The recent halt of gas deliveries to Europe via the Nord Stream 1 pipeline has not only pushed stocks lower and increased the risk of a recession in Europe, it’s also pushed Italian government 10-year yields to 4% — the highest level since mid-June before the ECB announced the creation of an anti-fragmentation tool. High yields for Italy — much higher than those in Germany — mean the government in Rome has to pay more to borrow, exacerbating concerns over its hefty debt pile.

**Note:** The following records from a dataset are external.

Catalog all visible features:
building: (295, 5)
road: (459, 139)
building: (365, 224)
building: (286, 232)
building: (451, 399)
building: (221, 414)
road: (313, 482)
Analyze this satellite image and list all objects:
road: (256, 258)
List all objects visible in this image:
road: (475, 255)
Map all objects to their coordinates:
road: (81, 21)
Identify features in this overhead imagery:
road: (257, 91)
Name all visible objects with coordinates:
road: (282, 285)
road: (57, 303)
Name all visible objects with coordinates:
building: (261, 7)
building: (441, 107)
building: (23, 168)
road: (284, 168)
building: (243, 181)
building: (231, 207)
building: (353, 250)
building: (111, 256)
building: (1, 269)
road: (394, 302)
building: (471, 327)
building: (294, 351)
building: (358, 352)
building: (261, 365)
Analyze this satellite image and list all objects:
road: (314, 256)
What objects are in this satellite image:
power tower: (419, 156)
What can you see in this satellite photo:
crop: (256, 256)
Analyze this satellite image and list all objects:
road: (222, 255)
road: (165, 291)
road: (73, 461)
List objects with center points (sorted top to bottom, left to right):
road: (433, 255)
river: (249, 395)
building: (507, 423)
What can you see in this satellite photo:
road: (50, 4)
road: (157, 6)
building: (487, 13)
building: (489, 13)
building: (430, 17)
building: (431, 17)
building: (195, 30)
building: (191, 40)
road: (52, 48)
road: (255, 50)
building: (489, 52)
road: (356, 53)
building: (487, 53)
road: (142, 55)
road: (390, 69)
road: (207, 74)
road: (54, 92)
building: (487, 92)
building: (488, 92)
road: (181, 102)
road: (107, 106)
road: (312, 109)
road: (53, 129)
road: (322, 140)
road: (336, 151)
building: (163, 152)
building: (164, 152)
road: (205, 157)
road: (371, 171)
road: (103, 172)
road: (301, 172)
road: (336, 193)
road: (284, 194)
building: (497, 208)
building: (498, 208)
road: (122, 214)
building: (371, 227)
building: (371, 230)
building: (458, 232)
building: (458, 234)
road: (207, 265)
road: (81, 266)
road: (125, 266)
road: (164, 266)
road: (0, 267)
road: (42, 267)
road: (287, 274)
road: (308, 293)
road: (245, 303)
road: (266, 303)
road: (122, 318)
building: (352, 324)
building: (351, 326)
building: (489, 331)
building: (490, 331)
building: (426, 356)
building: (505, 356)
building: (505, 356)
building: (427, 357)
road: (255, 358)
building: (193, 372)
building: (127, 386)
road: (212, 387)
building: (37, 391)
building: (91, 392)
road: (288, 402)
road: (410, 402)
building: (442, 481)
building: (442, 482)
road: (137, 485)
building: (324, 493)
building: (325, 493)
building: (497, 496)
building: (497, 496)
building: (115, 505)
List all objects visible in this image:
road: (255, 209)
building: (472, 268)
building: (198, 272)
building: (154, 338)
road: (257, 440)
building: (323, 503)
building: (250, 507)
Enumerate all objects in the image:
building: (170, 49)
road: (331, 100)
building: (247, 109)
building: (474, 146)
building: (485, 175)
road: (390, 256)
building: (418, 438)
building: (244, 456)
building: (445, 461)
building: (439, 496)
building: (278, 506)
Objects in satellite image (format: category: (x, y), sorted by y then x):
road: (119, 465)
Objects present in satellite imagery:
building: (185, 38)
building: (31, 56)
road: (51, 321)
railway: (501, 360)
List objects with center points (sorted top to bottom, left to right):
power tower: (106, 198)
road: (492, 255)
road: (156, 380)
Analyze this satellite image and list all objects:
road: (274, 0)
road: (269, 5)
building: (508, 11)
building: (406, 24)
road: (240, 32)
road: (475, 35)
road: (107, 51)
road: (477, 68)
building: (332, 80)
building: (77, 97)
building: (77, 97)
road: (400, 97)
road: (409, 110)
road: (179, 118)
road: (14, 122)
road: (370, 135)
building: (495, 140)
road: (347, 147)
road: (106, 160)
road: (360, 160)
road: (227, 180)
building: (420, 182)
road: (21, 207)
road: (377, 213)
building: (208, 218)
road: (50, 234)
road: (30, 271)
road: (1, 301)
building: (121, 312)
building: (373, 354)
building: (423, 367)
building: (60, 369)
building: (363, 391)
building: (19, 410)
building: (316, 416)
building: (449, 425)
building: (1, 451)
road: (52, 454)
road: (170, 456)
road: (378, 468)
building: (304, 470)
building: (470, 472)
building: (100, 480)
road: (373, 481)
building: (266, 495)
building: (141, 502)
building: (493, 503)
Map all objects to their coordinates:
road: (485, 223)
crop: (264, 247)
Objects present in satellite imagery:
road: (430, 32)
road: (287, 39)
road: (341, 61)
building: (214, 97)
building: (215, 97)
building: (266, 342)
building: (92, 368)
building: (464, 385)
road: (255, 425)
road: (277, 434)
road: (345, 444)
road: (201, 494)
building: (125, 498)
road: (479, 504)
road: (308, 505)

Inflation in the euro zone hit 9.7% in August and with the continued pressure on energy prices it’s expected to reach double-digit levels in the coming months. At the same time the risk of a recession is looming large over the region’s economy as consumers feel the pain and scale back their consumption, and companies struggle with high energy prices.
“While governments will partially ‘foot the bill’, there are limits to what extent the private sector can be shielded from this income shock,” said Dirk Schumacher with Natixis in a research note to clients.
“The drop in consumer confidence to a record low over the last months, indicates that households are aware of these limits with respect to government support. There is also increasing evidence that companies in energy intensive sectors are reducing production.”
Because of the inflation outlook, the ECB is expected to sacrifice growth in order to keep inflation expectations anchored, as this is the bank’s core mandate.
“A key take away from recent comments by ECB officials is that the hiking cycle will be less sensitive to recession than we thought,” said Deutsche Bank’s Chief Economist Mark Wall in a research note.
“We raised our terminal rate forecast by 50bp to 2.5%,” he added. The ECB’s benchmark rate is currently at zero.
The Frankfurt institution believes its “neutral” rate — an optimal level for a steady economy — to be between 1% and 2% and with inflation risk rising the ECB’s Governing Council might need to consider raising rates above that level into tightening territory.
That, of course, also raises the question about quantitative tightening — which is the technical description for shrinking the central bank’s balance sheet. Selling assets has not yet been discussed by the ECB.
“Given the threat to the ECB’s credibility, we also wonder why quantitative tightening is not discussed,” Anatoli Annenkov of Societe Generale, said in a research note. “Not using QT should imply higher rates.”